■ Exercise details ■
In full and without alteration, print the records below, minus any images.

Top of Extracted material

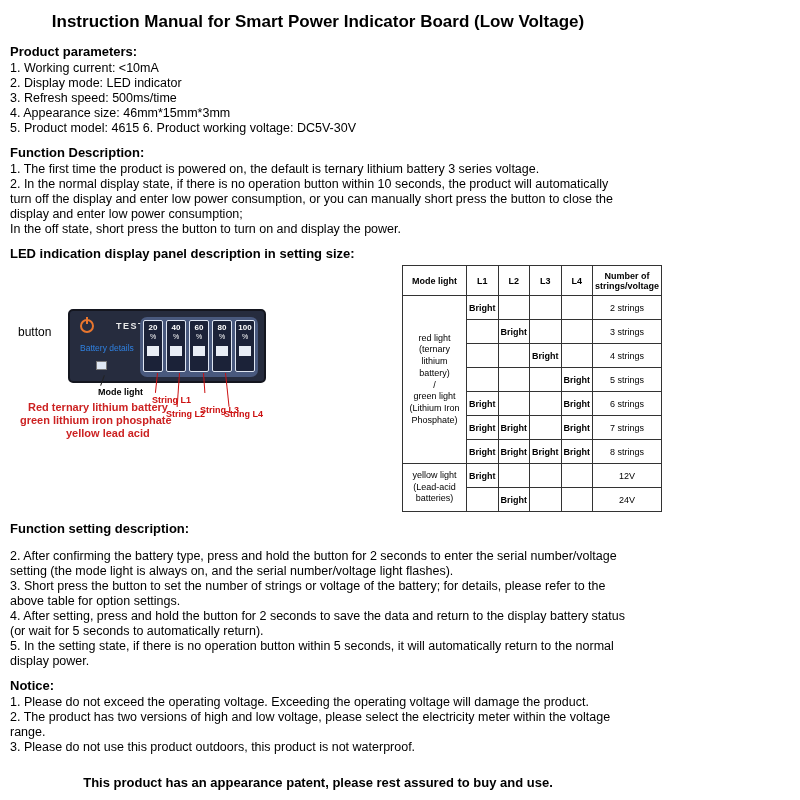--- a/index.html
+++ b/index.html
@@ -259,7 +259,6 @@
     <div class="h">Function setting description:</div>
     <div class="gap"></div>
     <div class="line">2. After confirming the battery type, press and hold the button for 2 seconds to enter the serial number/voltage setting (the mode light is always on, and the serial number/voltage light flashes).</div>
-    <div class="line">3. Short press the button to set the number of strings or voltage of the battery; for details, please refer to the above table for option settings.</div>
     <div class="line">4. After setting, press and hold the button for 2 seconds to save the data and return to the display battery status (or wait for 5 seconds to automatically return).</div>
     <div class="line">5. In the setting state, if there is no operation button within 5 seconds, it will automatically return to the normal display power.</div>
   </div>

Bottom of Extracted material

■ Answer for the task ■
--- a/index.html
+++ b/index.html
@@ -259,7 +259,6 @@
     <div class="h">Function setting description:</div>
     <div class="gap"></div>
     <div class="line">2. After confirming the battery type, press and hold the button for 2 seconds to enter the serial number/voltage setting (the mode light is always on, and the serial number/voltage light flashes).</div>
-    <div class="line">3. Short press the button to set the number of strings or voltage of the battery; for details, please refer to the above table for option settings.</div>
     <div class="line">4. After setting, press and hold the button for 2 seconds to save the data and return to the display battery status (or wait for 5 seconds to automatically return).</div>
     <div class="line">5. In the setting state, if there is no operation button within 5 seconds, it will automatically return to the normal display power.</div>
   </div>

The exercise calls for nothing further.